- [Activity]
Would you output the whole of the data exactly?

[[ Listed entries open ]]

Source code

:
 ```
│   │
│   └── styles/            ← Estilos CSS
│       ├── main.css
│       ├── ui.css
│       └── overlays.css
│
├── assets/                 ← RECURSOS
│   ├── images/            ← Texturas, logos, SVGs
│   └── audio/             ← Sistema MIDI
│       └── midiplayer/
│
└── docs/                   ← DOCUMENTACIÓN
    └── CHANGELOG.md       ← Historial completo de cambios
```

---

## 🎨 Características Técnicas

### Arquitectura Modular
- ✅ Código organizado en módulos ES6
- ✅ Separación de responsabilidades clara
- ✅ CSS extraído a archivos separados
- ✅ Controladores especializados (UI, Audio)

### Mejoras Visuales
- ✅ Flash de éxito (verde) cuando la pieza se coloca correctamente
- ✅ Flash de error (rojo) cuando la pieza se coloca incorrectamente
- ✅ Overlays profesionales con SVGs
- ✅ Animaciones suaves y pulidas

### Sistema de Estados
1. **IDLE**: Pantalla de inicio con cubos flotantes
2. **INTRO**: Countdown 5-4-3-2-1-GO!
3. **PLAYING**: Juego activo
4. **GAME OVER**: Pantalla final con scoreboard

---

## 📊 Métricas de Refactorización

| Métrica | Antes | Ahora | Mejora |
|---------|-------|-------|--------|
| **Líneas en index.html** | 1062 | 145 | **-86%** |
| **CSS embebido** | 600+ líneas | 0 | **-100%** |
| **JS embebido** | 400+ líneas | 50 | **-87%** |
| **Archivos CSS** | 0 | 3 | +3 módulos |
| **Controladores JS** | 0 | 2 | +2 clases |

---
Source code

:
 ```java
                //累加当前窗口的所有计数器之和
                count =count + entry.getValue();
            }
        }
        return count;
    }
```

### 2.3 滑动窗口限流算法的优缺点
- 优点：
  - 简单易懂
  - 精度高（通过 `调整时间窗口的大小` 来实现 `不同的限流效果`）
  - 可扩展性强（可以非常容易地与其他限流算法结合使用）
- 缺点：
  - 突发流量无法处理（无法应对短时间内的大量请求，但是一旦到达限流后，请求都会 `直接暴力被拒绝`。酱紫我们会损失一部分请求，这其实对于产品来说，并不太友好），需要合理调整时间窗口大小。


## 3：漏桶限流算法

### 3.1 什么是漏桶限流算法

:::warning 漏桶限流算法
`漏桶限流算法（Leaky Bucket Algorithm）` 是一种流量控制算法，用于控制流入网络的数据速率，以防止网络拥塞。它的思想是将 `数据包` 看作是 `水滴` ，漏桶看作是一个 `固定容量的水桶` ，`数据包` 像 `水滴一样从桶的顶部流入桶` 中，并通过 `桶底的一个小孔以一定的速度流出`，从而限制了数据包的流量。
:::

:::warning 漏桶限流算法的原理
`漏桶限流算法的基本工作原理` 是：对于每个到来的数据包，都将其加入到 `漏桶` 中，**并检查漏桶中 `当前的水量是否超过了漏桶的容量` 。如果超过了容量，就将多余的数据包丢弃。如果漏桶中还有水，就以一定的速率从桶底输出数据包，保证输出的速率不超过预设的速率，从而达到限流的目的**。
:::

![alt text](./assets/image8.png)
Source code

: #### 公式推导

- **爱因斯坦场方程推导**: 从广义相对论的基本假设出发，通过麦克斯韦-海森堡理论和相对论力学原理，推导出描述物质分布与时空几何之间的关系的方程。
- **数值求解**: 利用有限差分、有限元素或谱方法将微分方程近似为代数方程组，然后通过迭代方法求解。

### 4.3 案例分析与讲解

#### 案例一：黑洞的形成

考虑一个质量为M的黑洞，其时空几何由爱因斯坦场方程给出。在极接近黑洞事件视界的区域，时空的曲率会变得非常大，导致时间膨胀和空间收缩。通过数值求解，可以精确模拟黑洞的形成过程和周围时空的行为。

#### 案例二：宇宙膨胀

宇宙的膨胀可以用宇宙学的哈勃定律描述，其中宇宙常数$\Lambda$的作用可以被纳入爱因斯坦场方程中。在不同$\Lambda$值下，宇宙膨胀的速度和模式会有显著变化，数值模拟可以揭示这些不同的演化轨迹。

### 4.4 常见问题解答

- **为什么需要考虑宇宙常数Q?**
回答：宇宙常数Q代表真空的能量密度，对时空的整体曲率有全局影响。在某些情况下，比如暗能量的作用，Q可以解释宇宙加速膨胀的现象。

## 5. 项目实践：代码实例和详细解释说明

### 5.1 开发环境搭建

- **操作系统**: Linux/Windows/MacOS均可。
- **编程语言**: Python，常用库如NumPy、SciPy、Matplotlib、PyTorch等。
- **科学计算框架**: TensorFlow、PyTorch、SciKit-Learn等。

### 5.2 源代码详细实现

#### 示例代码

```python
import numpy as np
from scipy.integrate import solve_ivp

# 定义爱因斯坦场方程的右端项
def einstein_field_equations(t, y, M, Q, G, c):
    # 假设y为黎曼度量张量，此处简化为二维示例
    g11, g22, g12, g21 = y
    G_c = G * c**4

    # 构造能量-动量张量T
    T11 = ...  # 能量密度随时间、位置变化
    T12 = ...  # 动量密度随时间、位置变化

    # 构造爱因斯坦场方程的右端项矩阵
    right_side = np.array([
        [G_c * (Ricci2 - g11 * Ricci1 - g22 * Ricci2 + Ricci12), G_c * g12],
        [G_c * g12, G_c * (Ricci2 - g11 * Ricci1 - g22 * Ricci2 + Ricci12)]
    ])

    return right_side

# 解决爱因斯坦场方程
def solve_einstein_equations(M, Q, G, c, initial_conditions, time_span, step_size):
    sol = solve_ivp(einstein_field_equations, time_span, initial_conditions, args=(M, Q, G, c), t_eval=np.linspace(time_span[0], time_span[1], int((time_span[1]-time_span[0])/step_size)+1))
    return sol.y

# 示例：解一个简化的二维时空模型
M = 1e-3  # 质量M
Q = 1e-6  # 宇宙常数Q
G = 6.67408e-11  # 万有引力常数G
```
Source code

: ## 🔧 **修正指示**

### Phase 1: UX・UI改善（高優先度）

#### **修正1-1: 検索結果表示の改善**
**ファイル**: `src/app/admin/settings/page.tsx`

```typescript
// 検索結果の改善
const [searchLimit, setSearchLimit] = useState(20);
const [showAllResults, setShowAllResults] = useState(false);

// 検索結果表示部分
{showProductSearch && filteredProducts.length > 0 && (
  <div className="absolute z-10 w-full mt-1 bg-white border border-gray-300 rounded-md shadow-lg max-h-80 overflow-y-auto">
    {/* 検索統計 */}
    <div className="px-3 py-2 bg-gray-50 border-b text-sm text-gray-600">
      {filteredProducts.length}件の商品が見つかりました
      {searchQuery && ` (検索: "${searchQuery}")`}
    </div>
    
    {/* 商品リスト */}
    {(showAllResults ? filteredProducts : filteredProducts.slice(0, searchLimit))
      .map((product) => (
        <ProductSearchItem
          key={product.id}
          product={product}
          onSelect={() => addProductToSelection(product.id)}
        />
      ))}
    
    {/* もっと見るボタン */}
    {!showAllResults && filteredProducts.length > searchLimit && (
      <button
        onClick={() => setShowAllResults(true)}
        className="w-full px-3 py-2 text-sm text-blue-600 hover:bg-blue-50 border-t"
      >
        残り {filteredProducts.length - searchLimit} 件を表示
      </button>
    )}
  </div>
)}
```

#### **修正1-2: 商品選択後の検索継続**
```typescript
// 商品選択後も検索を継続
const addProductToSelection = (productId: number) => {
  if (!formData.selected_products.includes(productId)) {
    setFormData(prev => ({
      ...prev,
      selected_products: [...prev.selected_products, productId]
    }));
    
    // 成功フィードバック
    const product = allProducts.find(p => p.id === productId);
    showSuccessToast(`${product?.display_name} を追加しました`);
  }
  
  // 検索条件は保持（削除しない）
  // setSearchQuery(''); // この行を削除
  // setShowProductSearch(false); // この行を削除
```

[[ Listed entries closed ]]

- [Response]
Source code

:
 ```
│   │
│   └── styles/            ← Estilos CSS
│       ├── main.css
│       ├── ui.css
│       └── overlays.css
│
├── assets/                 ← RECURSOS
│   ├── images/            ← Texturas, logos, SVGs
│   └── audio/             ← Sistema MIDI
│       └── midiplayer/
│
└── docs/                   ← DOCUMENTACIÓN
    └── CHANGELOG.md       ← Historial completo de cambios
```

---

## 🎨 Características Técnicas

### Arquitectura Modular
- ✅ Código organizado en módulos ES6
- ✅ Separación de responsabilidades clara
- ✅ CSS extraído a archivos separados
- ✅ Controladores especializados (UI, Audio)

### Mejoras Visuales
- ✅ Flash de éxito (verde) cuando la pieza se coloca correctamente
- ✅ Flash de error (rojo) cuando la pieza se coloca incorrectamente
- ✅ Overlays profesionales con SVGs
- ✅ Animaciones suaves y pulidas

### Sistema de Estados
1. **IDLE**: Pantalla de inicio con cubos flotantes
2. **INTRO**: Countdown 5-4-3-2-1-GO!
3. **PLAYING**: Juego activo
4. **GAME OVER**: Pantalla final con scoreboard

---

## 📊 Métricas de Refactorización

| Métrica | Antes | Ahora | Mejora |
|---------|-------|-------|--------|
| **Líneas en index.html** | 1062 | 145 | **-86%** |
| **CSS embebido** | 600+ líneas | 0 | **-100%** |
| **JS embebido** | 400+ líneas | 50 | **-87%** |
| **Archivos CSS** | 0 | 3 | +3 módulos |
| **Controladores JS** | 0 | 2 | +2 clases |

---
Source code

:
 ```java
                //累加当前窗口的所有计数器之和
                count =count + entry.getValue();
            }
        }
        return count;
    }
```

### 2.3 滑动窗口限流算法的优缺点
- 优点：
  - 简单易懂
  - 精度高（通过 `调整时间窗口的大小` 来实现 `不同的限流效果`）
  - 可扩展性强（可以非常容易地与其他限流算法结合使用）
- 缺点：
  - 突发流量无法处理（无法应对短时间内的大量请求，但是一旦到达限流后，请求都会 `直接暴力被拒绝`。酱紫我们会损失一部分请求，这其实对于产品来说，并不太友好），需要合理调整时间窗口大小。


## 3：漏桶限流算法

### 3.1 什么是漏桶限流算法

:::warning 漏桶限流算法
`漏桶限流算法（Leaky Bucket Algorithm）` 是一种流量控制算法，用于控制流入网络的数据速率，以防止网络拥塞。它的思想是将 `数据包` 看作是 `水滴` ，漏桶看作是一个 `固定容量的水桶` ，`数据包` 像 `水滴一样从桶的顶部流入桶` 中，并通过 `桶底的一个小孔以一定的速度流出`，从而限制了数据包的流量。
:::

:::warning 漏桶限流算法的原理
`漏桶限流算法的基本工作原理` 是：对于每个到来的数据包，都将其加入到 `漏桶` 中，**并检查漏桶中 `当前的水量是否超过了漏桶的容量` 。如果超过了容量，就将多余的数据包丢弃。如果漏桶中还有水，就以一定的速率从桶底输出数据包，保证输出的速率不超过预设的速率，从而达到限流的目的**。
:::

![alt text](./assets/image8.png)
Source code

: #### 公式推导

- **爱因斯坦场方程推导**: 从广义相对论的基本假设出发，通过麦克斯韦-海森堡理论和相对论力学原理，推导出描述物质分布与时空几何之间的关系的方程。
- **数值求解**: 利用有限差分、有限元素或谱方法将微分方程近似为代数方程组，然后通过迭代方法求解。

### 4.3 案例分析与讲解

#### 案例一：黑洞的形成

考虑一个质量为M的黑洞，其时空几何由爱因斯坦场方程给出。在极接近黑洞事件视界的区域，时空的曲率会变得非常大，导致时间膨胀和空间收缩。通过数值求解，可以精确模拟黑洞的形成过程和周围时空的行为。

#### 案例二：宇宙膨胀

宇宙的膨胀可以用宇宙学的哈勃定律描述，其中宇宙常数$\Lambda$的作用可以被纳入爱因斯坦场方程中。在不同$\Lambda$值下，宇宙膨胀的速度和模式会有显著变化，数值模拟可以揭示这些不同的演化轨迹。

### 4.4 常见问题解答

- **为什么需要考虑宇宙常数Q?**
回答：宇宙常数Q代表真空的能量密度，对时空的整体曲率有全局影响。在某些情况下，比如暗能量的作用，Q可以解释宇宙加速膨胀的现象。

## 5. 项目实践：代码实例和详细解释说明

### 5.1 开发环境搭建

- **操作系统**: Linux/Windows/MacOS均可。
- **编程语言**: Python，常用库如NumPy、SciPy、Matplotlib、PyTorch等。
- **科学计算框架**: TensorFlow、PyTorch、SciKit-Learn等。

### 5.2 源代码详细实现

#### 示例代码

```python
import numpy as np
from scipy.integrate import solve_ivp

# 定义爱因斯坦场方程的右端项
def einstein_field_equations(t, y, M, Q, G, c):
    # 假设y为黎曼度量张量，此处简化为二维示例
    g11, g22, g12, g21 = y
    G_c = G * c**4

    # 构造能量-动量张量T
    T11 = ...  # 能量密度随时间、位置变化
    T12 = ...  # 动量密度随时间、位置变化

    # 构造爱因斯坦场方程的右端项矩阵
    right_side = np.array([
        [G_c * (Ricci2 - g11 * Ricci1 - g22 * Ricci2 + Ricci12), G_c * g12],
        [G_c * g12, G_c * (Ricci2 - g11 * Ricci1 - g22 * Ricci2 + Ricci12)]
    ])

    return right_side

# 解决爱因斯坦场方程
def solve_einstein_equations(M, Q, G, c, initial_conditions, time_span, step_size):
    sol = solve_ivp(einstein_field_equations, time_span, initial_conditions, args=(M, Q, G, c), t_eval=np.linspace(time_span[0], time_span[1], int((time_span[1]-time_span[0])/step_size)+1))
    return sol.y

# 示例：解一个简化的二维时空模型
M = 1e-3  # 质量M
Q = 1e-6  # 宇宙常数Q
G = 6.67408e-11  # 万有引力常数G
```
Source code

: ## 🔧 **修正指示**

### Phase 1: UX・UI改善（高優先度）

#### **修正1-1: 検索結果表示の改善**
**ファイル**: `src/app/admin/settings/page.tsx`

```typescript
// 検索結果の改善
const [searchLimit, setSearchLimit] = useState(20);
const [showAllResults, setShowAllResults] = useState(false);

// 検索結果表示部分
{showProductSearch && filteredProducts.length > 0 && (
  <div className="absolute z-10 w-full mt-1 bg-white border border-gray-300 rounded-md shadow-lg max-h-80 overflow-y-auto">
    {/* 検索統計 */}
    <div className="px-3 py-2 bg-gray-50 border-b text-sm text-gray-600">
      {filteredProducts.length}件の商品が見つかりました
      {searchQuery && ` (検索: "${searchQuery}")`}
    </div>
    
    {/* 商品リスト */}
    {(showAllResults ? filteredProducts : filteredProducts.slice(0, searchLimit))
      .map((product) => (
        <ProductSearchItem
          key={product.id}
          product={product}
          onSelect={() => addProductToSelection(product.id)}
        />
      ))}
    
    {/* もっと見るボタン */}
    {!showAllResults && filteredProducts.length > searchLimit && (
      <button
        onClick={() => setShowAllResults(true)}
        className="w-full px-3 py-2 text-sm text-blue-600 hover:bg-blue-50 border-t"
      >
        残り {filteredProducts.length - searchLimit} 件を表示
      </button>
    )}
  </div>
)}
```

#### **修正1-2: 商品選択後の検索継続**
```typescript
// 商品選択後も検索を継続
const addProductToSelection = (productId: number) => {
  if (!formData.selected_products.includes(productId)) {
    setFormData(prev => ({
      ...prev,
      selected_products: [...prev.selected_products, productId]
    }));
    
    // 成功フィードバック
    const product = allProducts.find(p => p.id === productId);
    showSuccessToast(`${product?.display_name} を追加しました`);
  }
  
  // 検索条件は保持（削除しない）
  // setSearchQuery(''); // この行を削除
  // setShowProductSearch(false); // この行を削除
```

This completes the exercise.